Instant Pot Fried Rice
Ingredients
- 2 ½ cups long grain white rice (uncooked)
- 2 ½ cups chicken broth
- 4 tablespoon sesame oil
- 4 teaspoon minced garlic
- 1 cup diced carrots
- 1 cup sweet corn
- ½ cup peas
- 2 tablespoon soy sauce
- 1 teaspoon fish sauce
- 2 eggs
- ½ - 1 teaspoon salt
- scallions, for serving
Instructions
- Rinse uncooked rice in cool water until the water runs clear. Add to the Instant Pot with the chicken broth. Stir to cover rice. Set to sealing position. Set to pressure cook on high for 3 minutes. When done, do a quick release of the steam. Transfer rice to a baking sheet, spread in an even layer and put in the freezer.
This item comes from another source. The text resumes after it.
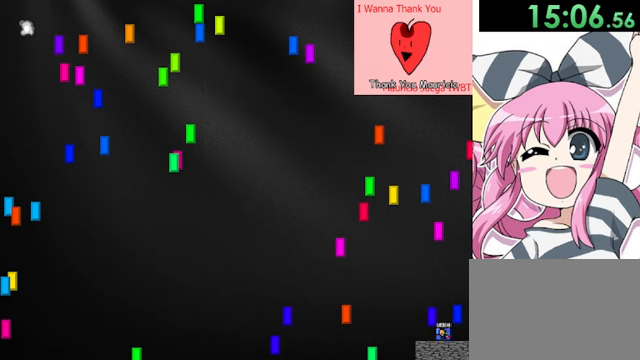
{"keys": ["shift"], "events": [[40, "shift", "down"], [80, "shift", "up"], [160, "left", "up"], [280, "shift", "down"]]}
- Wipe the inner pot to remove stuck rice. Add sesame oil to pot and set to saute on normal for 5 minutes. Add corn, carrots, and peas to hot oil. Add diced chicken now as well, if using. Cook, stirring frequently. Add the garlic during the last minute.
- Move the vegetables to the sides of the pot. Set to saute on normal for 3 minutes. Beat the eggs and add to pot, stirring and breaking them into small pieces as they cook. If adding shrimp, add it to the pot after the egg cooks and saute on each side for 2 minutes.
- Add chilled rice to pot and mix with vegetables and egg. Set pot to saute on normal for 4 minutes. Add soy sauce and fish sauce. Saute until the rice is dry, about 4 minutes.
- Turn the pot off. Season with salt, ½ teaspoon at a time. Taste between seasonings. You may not need all of it. Top with chopped scallions and serve warm.







Emily Flint says
This was delicious and so easy to make!
Natalie says
Great dinner idea. I love all the added veggies. I must make this for my family. Thanks for the recipe idea.